Nor has the Export Trade on the River Thames been in any respect secured against the rapacity of this phalanx of plunderers. Many well-authenticated cases have recently been developed, which prove that Hamburgh vessels outward bound, have been plundered to a considerable amount,[61] particularly those which were laden with sugar, coffee, and other West India produce. Outward-bound ships to every part of the world have also been more or less objects of plunder, to the numerous herds of delinquents who were employed upon the River, aided by their associates in iniquity, the Receivers.

To enter into particulars, or to detail specific instances, would far exceed the limits prescribed for this branch of the general catalogue of delinquency exhibited in this Work. Suffice it to say, that the most satisfactory evidence can be adduced, that the system of depredation which had so long prevailed, and which had advanced with the growing Commerce of the Port, had pervaded every species of Merchandize laden or discharged, as well as the Tackle, Apparel and Stores of almost every ship and vessel arriving in, and departing from, the River Thames.

Nor can it be a matter of wonder, that such pervading mischiefs should have prevailed when it is known, that above 5000 individuals, employed in various stationary situations upon the River, have, with a very few exceptions, been nursed from early life in acts of delinquency of this nature.

In a group so extensive there are unquestionably many different shades of turpitude; but certain it is, that long habit, and general example, had banished from the minds of the mass of the culprits implicated in these offences, that sense of the criminality of the action, which attaches to every other species of theft.



Such was the situation of things in the Port of London, in the month of July 1798, when the Marine Police Institution, a wise and salutary measure of Government, arose from the meritorious exertions of the West India Merchants.

The object of this Establishment was to counteract these mischievous proceedings, and by salutary arrangements in the Science of Police to prevent in future a repetition of those crimes which had so long contaminated the morals of the people, and operated as an evil of no small weight and magnitude on the Trade of the River Thames.

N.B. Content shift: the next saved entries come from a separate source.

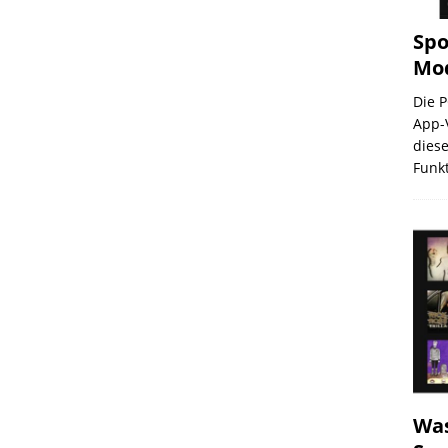
Spo
Mod
Die P
App-V
dies
Funk
Was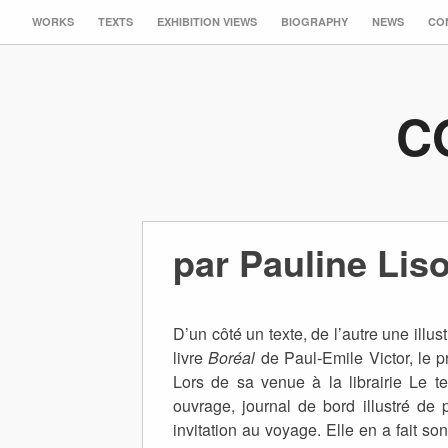
WORKS
TEXTS
EXHIBITION VIEWS
BIOGRAPHY
NEWS
CO
C
par Pauline Lis
D’un côté un texte, de l’autre une illus
livre
Boréal
de Paul-Emile Victor, le p
Lors de sa venue à la librairie Le te
ouvrage, journal de bord illustré de
invitation au voyage. Elle en a fait s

How far this System, planned and adapted to the exigencies of the case, and carried into effort by the Author of these pages, assisted by a very able and indefatigable Magistrate, and by many zealous and active Officers, has been productive of the benefits which were in contemplation, must be determined by an accurate examination of the state of delinquency, among the aquatic labourers and others, employed at present in ships and vessels in the River Thames; compared with what existed previous to this Establishment, as detailed in the preceding pages of this Chapter.

Although much yet remains to be done to prevent the renewal of those criminal proceedings, which have by great exertions been happily in many instances suppressed.—Although the Marine Police[62] has been unquestionably crippled by the want of those apposite Legislative Regulations, upon which its energy and utility, as a permanent Establishment, must, in a great measure depend, yet the proofs of the advantages which have resulted from it, not only to the West India Trade[63] (for the protection of which it was originally instituted) but also to the whole Commerce and Navigation of the Port of London, are so decided and irrefragable, that specific details are unnecessary, especially since Deputations of the most respectable Merchants from the whole Commercial Body, sensible of the benefits derived from the system have solicited the sanction of Government, for the purpose of passing a Bill to extend the design, so as to afford the same protection to the general Trade of the Port, which has been experienced by the West India Planters and Merchants;[64] and requesting to be permitted to defray the expence by an annual assessment upon the Trade.